Links and further reading
Alfa Systems’ old Japanese web page that list them as the developer of the Download games:
Two Japanese Wiki pages that have a good amount of information on the game:
Racketboy’s cover of PC Engine exclusive shoot-em’-ups that discuss both Download games:
The whole script of the game, transcribed by the author of this article while researching the story bits (there are a lot of highly specific kanji in the script, and this document makes them easy to look up in a dictionary):
Ma no kairu (Download) / 魔の回路(ダウンロード) / Devil’s circuit (Download) – Novel (1990) – ISBN 978-4-396-20328-3
In July 1990, just a couple of weeks after the release of the first game, a light novel set in the Download universe was released to expand the story of the game. It was written by Wataru Nakajima and was published by Shodensha in their (to an English-speaker) peculiarly named Non Novel label. According to the Japanese Wikipedia entry, the Non in Non Novel is supposedly meant to invoke a feeling of going beyond the established novel format, and should not be interpreted as “unoriginal” or “non-fiction” (a genre of its own), as one might think at first…
Some sources claim that the two Download games are based on this novel, which would explain why they are so heavy on story, but this is difficult to confirm since information on this book is scarce even on Japanese web pages. Most Japanese PC Engine fan pages that even mention this book don’t say much more than that it was part of the Download media mix, but it is clear that Nakajima was involved in both of the games, according to their end-credits. From what can be pieced together online, this book was never reprinted or re-released (it is a niche title) and getting hold of the text would require searching for it in Japanese second hand bookstores. What can be found, however, are pictures of the cover and the story summary. Since there is not so much else to go on, here follows a rough translation of the back cover copy:
“Lured by a mysterious man, Sid came to a bar in New Kabukicho to learn the truth of the death of his lover. However, the inside of the bar was turning into a sea of blood, and Sid was soon shot at by a sniper. By now, it was certain that the death of his lover was part of a larger conspiracy. The year is 2099. “The Association”, the corporation managing a highly developed computer network, hired people who could connect their brains to computers to investigate accidents that had occurred in the network. Sid’s lover was one of hired. As Sid’s battle begins, surprising facts will be exposed, including the identity of the mastermind behind all this.”

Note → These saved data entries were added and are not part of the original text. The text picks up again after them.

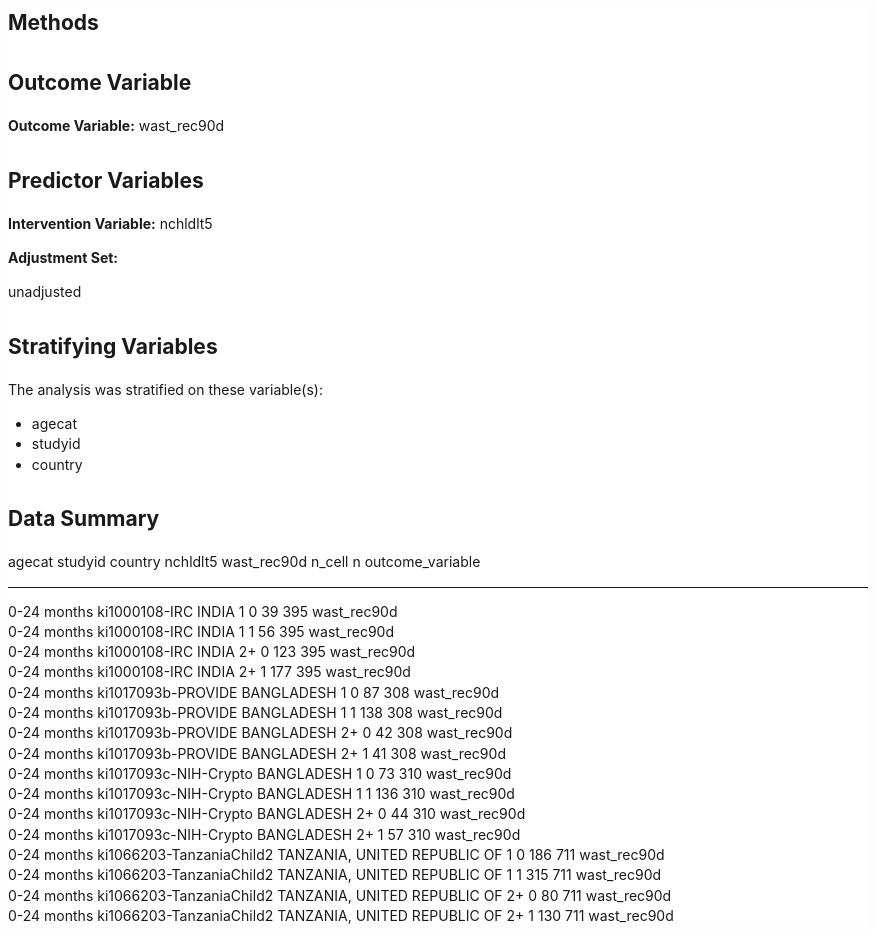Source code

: 





## Methods
## Outcome Variable

**Outcome Variable:** wast_rec90d

## Predictor Variables

**Intervention Variable:** nchldlt5

**Adjustment Set:**

unadjusted

## Stratifying Variables

The analysis was stratified on these variable(s):

* agecat
* studyid
* country

## Data Summary

agecat        studyid                    country                        nchldlt5    wast_rec90d   n_cell      n  outcome_variable 
------------  -------------------------  -----------------------------  ---------  ------------  -------  -----  -----------------
0-24 months   ki1000108-IRC              INDIA                          1                     0       39    395  wast_rec90d      
0-24 months   ki1000108-IRC              INDIA                          1                     1       56    395  wast_rec90d      
0-24 months   ki1000108-IRC              INDIA                          2+                    0      123    395  wast_rec90d      
0-24 months   ki1000108-IRC              INDIA                          2+                    1      177    395  wast_rec90d      
0-24 months   ki1017093b-PROVIDE         BANGLADESH                     1                     0       87    308  wast_rec90d      
0-24 months   ki1017093b-PROVIDE         BANGLADESH                     1                     1      138    308  wast_rec90d      
0-24 months   ki1017093b-PROVIDE         BANGLADESH                     2+                    0       42    308  wast_rec90d      
0-24 months   ki1017093b-PROVIDE         BANGLADESH                     2+                    1       41    308  wast_rec90d      
0-24 months   ki1017093c-NIH-Crypto      BANGLADESH                     1                     0       73    310  wast_rec90d      
0-24 months   ki1017093c-NIH-Crypto      BANGLADESH                     1                     1      136    310  wast_rec90d      
0-24 months   ki1017093c-NIH-Crypto      BANGLADESH                     2+                    0       44    310  wast_rec90d      
0-24 months   ki1017093c-NIH-Crypto      BANGLADESH                     2+                    1       57    310  wast_rec90d      
0-24 months   ki1066203-TanzaniaChild2   TANZANIA, UNITED REPUBLIC OF   1                     0      186    711  wast_rec90d      
0-24 months   ki1066203-TanzaniaChild2   TANZANIA, UNITED REPUBLIC OF   1                     1      315    711  wast_rec90d      
0-24 months   ki1066203-TanzaniaChild2   TANZANIA, UNITED REPUBLIC OF   2+                    0       80    711  wast_rec90d      
0-24 months   ki1066203-TanzaniaChild2   TANZANIA, UNITED REPUBLIC OF   2+                    1      130    711  wast_rec90d      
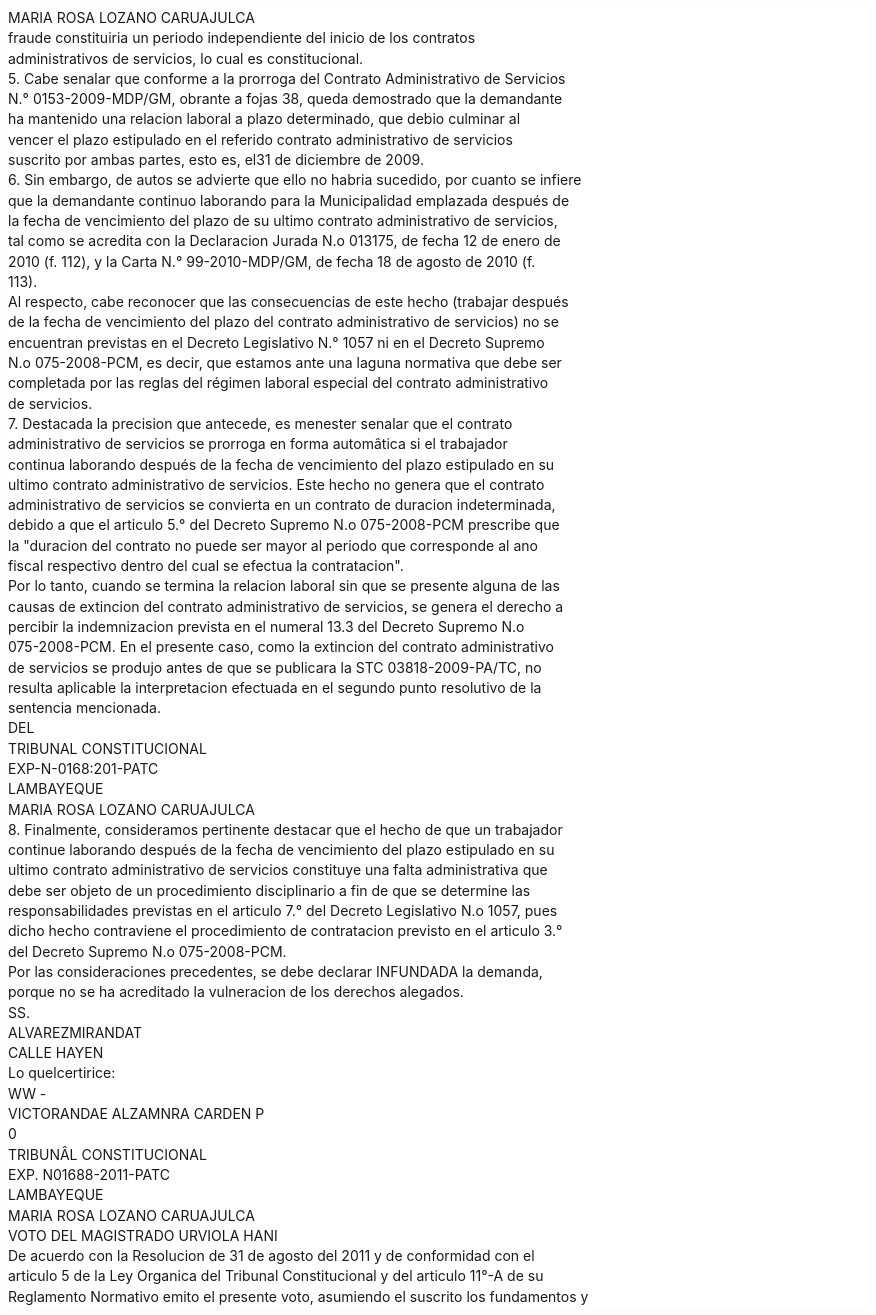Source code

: MARIA ROSA LOZANO CARUAJULCA  
fraude constituiria un periodo independiente del inicio de los contratos  
administrativos de servicios, lo cual es constitucional.  
5. Cabe senalar que conforme a la prorroga del Contrato Administrativo de Servicios  
N.° 0153-2009-MDP/GM, obrante a fojas 38, queda demostrado que la demandante  
ha mantenido una relacion laboral a plazo determinado, que debio culminar al  
vencer el plazo estipulado en el referido contrato administrativo de servicios  
suscrito por ambas partes, esto es, el31 de diciembre de 2009.  
6. Sin embargo, de autos se advierte que ello no habria sucedido, por cuanto se infiere  
que la demandante continuo laborando para la Municipalidad emplazada después de  
la fecha de vencimiento del plazo de su ultimo contrato administrativo de servicios,  
tal como se acredita con la Declaracion Jurada N.o 013175, de fecha 12 de enero de  
2010 (f. 112), y la Carta N.° 99-2010-MDP/GM, de fecha 18 de agosto de 2010 (f.  
113).  
Al respecto, cabe reconocer que las consecuencias de este hecho (trabajar después  
de la fecha de vencimiento del plazo del contrato administrativo de servicios) no se  
encuentran previstas en el Decreto Legislativo N.° 1057 ni en el Decreto Supremo  
N.o 075-2008-PCM, es decir, que estamos ante una laguna normativa que debe ser  
completada por las reglas del régimen laboral especial del contrato administrativo  
de servicios.  
7. Destacada la precision que antecede, es menester senalar que el contrato  
administrativo de servicios se prorroga en forma automâtica si el trabajador  
continua laborando después de la fecha de vencimiento del plazo estipulado en su  
ultimo contrato administrativo de servicios. Este hecho no genera que el contrato  
administrativo de servicios se convierta en un contrato de duracion indeterminada,  
debido a que el articulo 5.° del Decreto Supremo N.o 075-2008-PCM prescribe que  
la "duracion del contrato no puede ser mayor al periodo que corresponde al ano  
fiscal respectivo dentro del cual se efectua la contratacion".  
Por lo tanto, cuando se termina la relacion laboral sin que se presente alguna de las  
causas de extincion del contrato administrativo de servicios, se genera el derecho a  
percibir la indemnizacion prevista en el numeral 13.3 del Decreto Supremo N.o  
075-2008-PCM. En el presente caso, como la extincion del contrato administrativo  
de servicios se produjo antes de que se publicara la STC 03818-2009-PA/TC, no  
resulta aplicable la interpretacion efectuada en el segundo punto resolutivo de la  
sentencia mencionada.  
DEL  
TRIBUNAL CONSTITUCIONAL  
EXP-N-0168:201-PATC  
LAMBAYEQUE  
MARIA ROSA LOZANO CARUAJULCA  
8. Finalmente, consideramos pertinente destacar que el hecho de que un trabajador  
continue laborando después de la fecha de vencimiento del plazo estipulado en su  
ultimo contrato administrativo de servicios constituye una falta administrativa que  
debe ser objeto de un procedimiento disciplinario a fin de que se determine las  
responsabilidades previstas en el articulo 7.° del Decreto Legislativo N.o 1057, pues  
dicho hecho contraviene el procedimiento de contratacion previsto en el articulo 3.°  
del Decreto Supremo N.o 075-2008-PCM.  
Por las consideraciones precedentes, se debe declarar INFUNDADA la demanda,  
porque no se ha acreditado la vulneracion de los derechos alegados.  
SS.  
ALVAREZMIRANDAT  
CALLE HAYEN  
Lo quelcertirice:  
  WW -  
VICTORANDAE ALZAMNRA CARDEN P  
0  
TRIBUNÂL CONSTITUCIONAL  
EXP. N01688-2011-PATC  
LAMBAYEQUE  
MARIA ROSA LOZANO CARUAJULCA  
VOTO DEL MAGISTRADO URVIOLA HANI  
De acuerdo con la Resolucion de 31 de agosto del 2011 y de conformidad con el  
articulo 5 de la Ley Organica del Tribunal Constitucional y del articulo 11°-A de su  
Reglamento Normativo emito el presente voto, asumiendo el suscrito los fundamentos y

It is of course impossible to judge from a back-of-the-cover summary, but the tone of this novel does seem to go in a slightly different direction than the original game. Also, the ominous corporation is now called “The Association” (協会) rather than “The Company” (会社) as in the original game. This may be a minor change, but may also be a foreshadowing of the many tonal shifts that we will keep seeing as we go onward in this franchise.